I've ordered some seed David, would you suggest mixing dine seed compost through the soil?
03/04/2014 at 11:04

Linzy - I'm sure what 'dine' compost is. However. as general rule the ground should be deeply dug incorporating as much compost/well rotted manure as possible....then a top dressing of bonemeal.

I've read Jeannie's interesting post and jolly informative it was too. I would just add that mildew will not be an issue in May, as it occurs later in the summer.....mostly prevalent during hot days and cold nights.

03/04/2014 at 14:48
'Dine' is the word my stupid phone decided to use instead of 'some'. So you answered the question anyway- yes use some compost (seed or general?). Next year my homegrown compost should be ready.
03/04/2014 at 16:27

Ah, slight misunderstanding  the compost I had in mind in my previous post was homemade compost, well rotted leaf-mould or perhaps from a wormery etc.....seed, multipurpose or potting composts are quite a separate item.

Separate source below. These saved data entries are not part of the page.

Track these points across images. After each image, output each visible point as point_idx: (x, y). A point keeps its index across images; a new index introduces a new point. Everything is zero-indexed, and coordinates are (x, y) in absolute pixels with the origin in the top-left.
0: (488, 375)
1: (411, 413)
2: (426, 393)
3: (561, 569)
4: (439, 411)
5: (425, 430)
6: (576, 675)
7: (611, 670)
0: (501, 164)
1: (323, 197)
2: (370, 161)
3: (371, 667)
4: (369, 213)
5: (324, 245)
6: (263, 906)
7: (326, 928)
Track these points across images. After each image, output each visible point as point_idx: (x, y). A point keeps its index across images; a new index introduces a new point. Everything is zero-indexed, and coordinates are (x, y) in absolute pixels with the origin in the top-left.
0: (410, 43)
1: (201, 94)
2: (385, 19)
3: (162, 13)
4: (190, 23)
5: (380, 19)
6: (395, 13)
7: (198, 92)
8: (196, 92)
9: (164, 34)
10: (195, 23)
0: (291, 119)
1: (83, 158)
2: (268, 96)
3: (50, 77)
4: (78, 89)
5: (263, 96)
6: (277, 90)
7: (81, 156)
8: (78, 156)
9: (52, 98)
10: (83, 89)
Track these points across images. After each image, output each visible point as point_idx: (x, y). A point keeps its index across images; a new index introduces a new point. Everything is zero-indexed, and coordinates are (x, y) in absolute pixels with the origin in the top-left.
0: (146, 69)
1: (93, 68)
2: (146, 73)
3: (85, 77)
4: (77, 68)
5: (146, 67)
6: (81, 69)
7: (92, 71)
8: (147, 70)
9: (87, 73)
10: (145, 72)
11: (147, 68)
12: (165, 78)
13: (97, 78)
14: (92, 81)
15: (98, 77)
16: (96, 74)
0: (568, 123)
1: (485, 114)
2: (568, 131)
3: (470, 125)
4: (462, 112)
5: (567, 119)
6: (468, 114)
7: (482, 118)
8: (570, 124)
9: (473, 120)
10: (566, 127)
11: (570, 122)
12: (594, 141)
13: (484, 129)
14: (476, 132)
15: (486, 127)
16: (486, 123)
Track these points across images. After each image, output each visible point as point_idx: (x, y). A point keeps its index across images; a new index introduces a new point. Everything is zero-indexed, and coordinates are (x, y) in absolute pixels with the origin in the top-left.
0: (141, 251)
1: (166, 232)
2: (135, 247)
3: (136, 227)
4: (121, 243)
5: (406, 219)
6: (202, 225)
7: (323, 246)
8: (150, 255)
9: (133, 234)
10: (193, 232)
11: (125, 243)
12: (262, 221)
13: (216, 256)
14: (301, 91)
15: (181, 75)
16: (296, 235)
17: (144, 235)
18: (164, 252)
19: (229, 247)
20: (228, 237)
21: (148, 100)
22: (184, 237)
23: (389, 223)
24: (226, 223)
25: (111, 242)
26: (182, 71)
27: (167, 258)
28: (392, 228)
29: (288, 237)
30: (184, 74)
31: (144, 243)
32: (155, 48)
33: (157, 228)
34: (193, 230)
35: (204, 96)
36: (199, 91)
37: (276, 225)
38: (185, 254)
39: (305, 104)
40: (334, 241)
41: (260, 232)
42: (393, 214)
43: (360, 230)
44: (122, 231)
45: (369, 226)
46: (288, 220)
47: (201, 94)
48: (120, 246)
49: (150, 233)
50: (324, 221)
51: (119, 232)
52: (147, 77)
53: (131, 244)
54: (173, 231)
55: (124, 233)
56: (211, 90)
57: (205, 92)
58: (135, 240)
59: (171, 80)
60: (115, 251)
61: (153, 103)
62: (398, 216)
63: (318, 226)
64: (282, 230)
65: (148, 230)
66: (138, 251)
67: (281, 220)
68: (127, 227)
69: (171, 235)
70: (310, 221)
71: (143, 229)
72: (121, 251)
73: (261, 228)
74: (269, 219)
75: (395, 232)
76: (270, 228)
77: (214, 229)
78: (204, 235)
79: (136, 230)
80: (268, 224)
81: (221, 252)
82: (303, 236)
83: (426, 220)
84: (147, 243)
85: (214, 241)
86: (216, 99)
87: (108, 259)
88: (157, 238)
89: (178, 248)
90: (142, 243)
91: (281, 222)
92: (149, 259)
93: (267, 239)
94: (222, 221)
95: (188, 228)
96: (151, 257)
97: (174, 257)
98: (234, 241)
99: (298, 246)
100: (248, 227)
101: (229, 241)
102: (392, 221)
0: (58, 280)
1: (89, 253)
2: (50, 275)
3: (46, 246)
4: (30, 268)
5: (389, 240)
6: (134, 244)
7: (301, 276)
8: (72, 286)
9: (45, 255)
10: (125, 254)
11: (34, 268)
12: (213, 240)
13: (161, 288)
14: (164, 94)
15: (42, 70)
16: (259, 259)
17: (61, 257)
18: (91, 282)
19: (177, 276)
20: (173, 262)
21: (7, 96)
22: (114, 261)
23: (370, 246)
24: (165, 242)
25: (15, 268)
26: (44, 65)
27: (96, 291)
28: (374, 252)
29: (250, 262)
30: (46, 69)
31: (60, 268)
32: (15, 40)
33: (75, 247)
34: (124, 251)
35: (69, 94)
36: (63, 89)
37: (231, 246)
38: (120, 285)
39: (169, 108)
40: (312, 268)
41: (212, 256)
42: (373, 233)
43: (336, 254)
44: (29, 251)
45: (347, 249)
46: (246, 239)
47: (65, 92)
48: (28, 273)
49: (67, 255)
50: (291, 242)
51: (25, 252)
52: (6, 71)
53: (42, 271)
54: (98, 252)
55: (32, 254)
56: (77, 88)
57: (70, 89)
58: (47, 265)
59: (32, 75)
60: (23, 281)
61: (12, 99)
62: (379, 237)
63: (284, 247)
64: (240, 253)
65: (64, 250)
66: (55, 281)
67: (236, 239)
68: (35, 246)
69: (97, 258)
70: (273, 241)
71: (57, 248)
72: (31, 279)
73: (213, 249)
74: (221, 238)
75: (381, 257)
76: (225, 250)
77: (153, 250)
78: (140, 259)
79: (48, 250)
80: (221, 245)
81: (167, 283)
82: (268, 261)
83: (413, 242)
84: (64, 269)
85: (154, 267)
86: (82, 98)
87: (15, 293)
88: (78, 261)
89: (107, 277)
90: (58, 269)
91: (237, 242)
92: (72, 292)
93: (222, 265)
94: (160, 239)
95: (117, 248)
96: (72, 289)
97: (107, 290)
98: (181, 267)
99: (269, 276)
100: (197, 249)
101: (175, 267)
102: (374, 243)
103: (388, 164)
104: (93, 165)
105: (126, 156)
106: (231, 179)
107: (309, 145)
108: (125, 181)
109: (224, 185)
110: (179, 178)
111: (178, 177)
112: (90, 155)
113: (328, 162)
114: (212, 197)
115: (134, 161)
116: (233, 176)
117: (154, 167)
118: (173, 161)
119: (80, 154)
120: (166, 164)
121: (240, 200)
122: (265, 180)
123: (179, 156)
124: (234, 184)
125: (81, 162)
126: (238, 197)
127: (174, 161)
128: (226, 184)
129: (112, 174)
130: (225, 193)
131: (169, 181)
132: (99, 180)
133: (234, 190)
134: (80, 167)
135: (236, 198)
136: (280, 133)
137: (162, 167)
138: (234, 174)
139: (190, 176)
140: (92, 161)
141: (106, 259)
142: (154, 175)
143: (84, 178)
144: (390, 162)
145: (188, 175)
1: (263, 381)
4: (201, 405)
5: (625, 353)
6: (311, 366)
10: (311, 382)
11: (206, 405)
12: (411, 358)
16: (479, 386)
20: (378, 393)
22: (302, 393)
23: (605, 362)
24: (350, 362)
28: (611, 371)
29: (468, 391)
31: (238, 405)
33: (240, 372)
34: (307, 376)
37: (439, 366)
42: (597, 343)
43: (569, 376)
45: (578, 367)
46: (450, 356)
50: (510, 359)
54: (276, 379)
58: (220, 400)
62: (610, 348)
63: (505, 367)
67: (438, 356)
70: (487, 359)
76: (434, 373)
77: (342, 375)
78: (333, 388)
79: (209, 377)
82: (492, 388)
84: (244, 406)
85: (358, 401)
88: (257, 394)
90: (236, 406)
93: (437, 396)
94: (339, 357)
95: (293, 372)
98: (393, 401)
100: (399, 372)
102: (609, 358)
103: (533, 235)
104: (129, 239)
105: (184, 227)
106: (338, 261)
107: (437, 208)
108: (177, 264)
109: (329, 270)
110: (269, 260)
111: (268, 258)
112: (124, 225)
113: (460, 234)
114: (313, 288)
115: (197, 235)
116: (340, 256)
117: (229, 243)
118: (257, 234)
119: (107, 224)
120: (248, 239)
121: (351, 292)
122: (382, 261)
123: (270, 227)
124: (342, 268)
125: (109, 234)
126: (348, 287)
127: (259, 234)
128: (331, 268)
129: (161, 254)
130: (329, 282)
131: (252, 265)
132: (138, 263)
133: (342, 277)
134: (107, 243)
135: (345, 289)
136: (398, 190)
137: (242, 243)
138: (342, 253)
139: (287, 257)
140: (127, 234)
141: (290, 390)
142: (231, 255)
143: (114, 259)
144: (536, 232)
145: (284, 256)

Of course, you will know your own soil best and will able to feed it as required.  

03/04/2014 at 21:47
Erm yeah. (No, I favour the 'plant it and see what happens' variety of shrub growing!)
06/04/2014 at 09:25

david should i feed my sp's at all now? if so what? i fed tomato feed last year but once they'd flowered, managing to keep slugs at bay with beer/lager, emptying tins every other day, that makes me cringe i hate them so much, i put them in plastic bag in bin or down drain is this best thing to do?

06/04/2014 at 09:42

Louise - I have to agree, zapping slugs this way is a pretty yucky business.....stay brave, they will soon be romping away & immune from them (shall I change my avatar?)

I don't know what preparation of your soil you did prior to planting, but if you added compost/manure/bonemeal etc, they'll not need feeding until they start to flower.

What to feed? Providing it's a high potash feed, it doesn't really matter.